Sorry for the “glass half empty” headline…..but it is something that I have been thinking about a lot lately. What prompted it? I guess it began last Sunday as I was starting out on my journey to Las Vegas. I made my way to Grande Prairie to catch my flight to Edmonton so that I could attend IMEX12 in Las Vegas that began the next morning. I checked in early, made my way through security without a hitch and then sat comfortably waiting for my flight to depart. Boarding began promptly on time and the pre-board passengers formed a line out the long glass enclosed walk way, ready to make their way on board the aircraft.
At this point I noticed that no one was moving. Everyone was just standing in the walk way waiting. After a few moments, one of the airline staff ushered everyone back inside with the news that there was a mechanical issue that was going to necessitate a mechanic taking a look, and that he would be there in about 20 minutes. Knowing that I only had 1 hour and 30 minutes between connections, I grew concerned that my time had now been reduced. Of course, I completely understood that safety is paramount and that it was necessary to make certain that the aircraft was repaired, but deep down I felt a little bit of anxiety. Not long after, another announcement was made that it was going to take a wee bit longer. Sadly, at this point I knew that I probably would not make my connection to Las Vegas that night.
I had no control over the situation and I was disappointed.
Thankfully, the aircraft did get repaired and we did depart for Edmonton, however it wasn’t in time to make my Las Vegas connection. Upon arrival in Edmonton, staff provided vouchers for a hotel, taxi shuttles and meal vouchers and we (there were about 7 of us that were en route to Vegas) were booked on the next flight to Las Vegas that was departing the following morning.
I was completely looked after but….I still couldn’t shake my disappointment. I was disappointed that I wasn’t going to be able to meet my friends for dinner that evening; I was disappointed that I was going to lose one entire evening in Vegas; I was disappointed that I was going to miss a whole morning of sessions that I had counted on attending.

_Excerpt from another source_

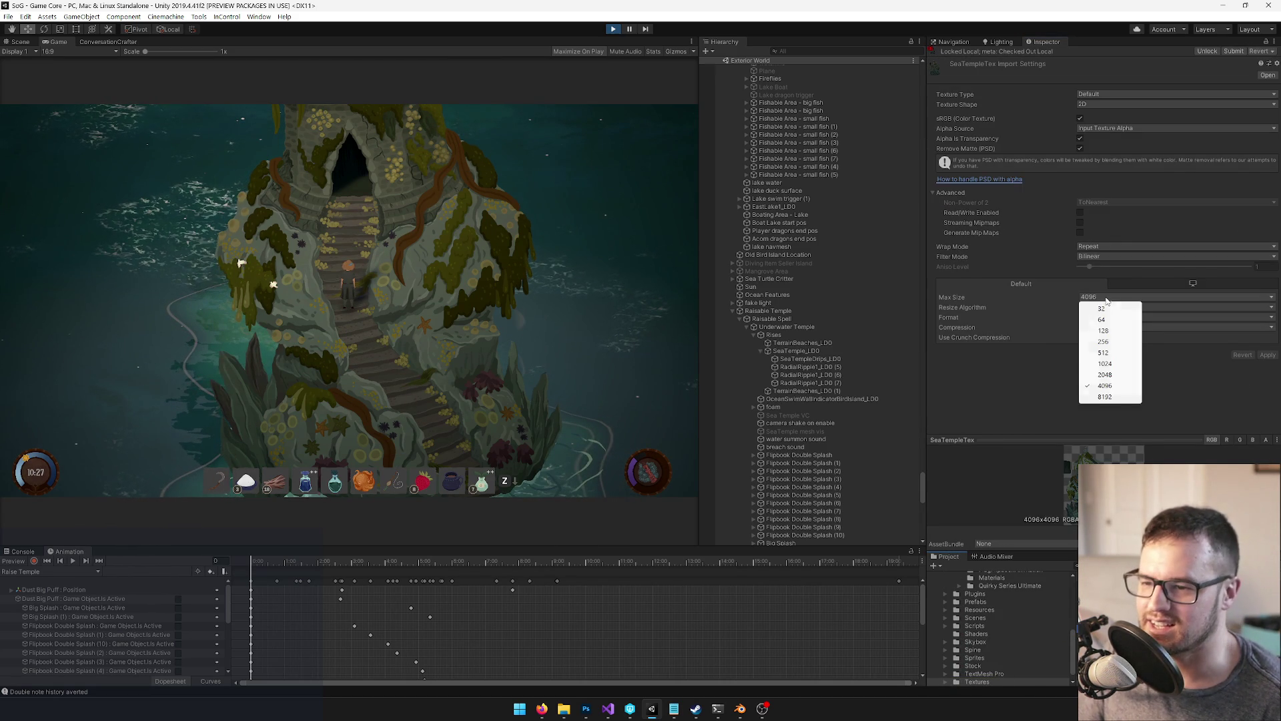
{"action": "left_click", "coordinate": [1137, 375]}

It made me realize something: You cannot put a price-tag on disappointment especially if it is a disappointing experience. When emotions and expectations are involved, it can become a customer service nightmare to try to make someone happy.
This revelation is important for those of us in the event or customer service industry. Having empathy for your attendee or customer is paramount in understanding what they are feeling when their expectations are not met. Realizing that even when you have provided everything you can during a negative situation, disappointment is a powerful emotion that will remain.
Some helpful tips for dealing with a customer service crisis:
Have Empathy: Defined as - Understanding and acknowledging feelings and needs.
Engage Empathetic Listening: Listening with your ears and eyes (expressions, body language)
Sincerely respond with empathetic statements: “I would be unhappy too if I missed my connection. I can understand your frustration”.
Giving front line staff the power to be creative with problem solving: When you can enable front line staff with the ability to create unique customer service crisis management strategies, it illustrates that the customer is unique, is special.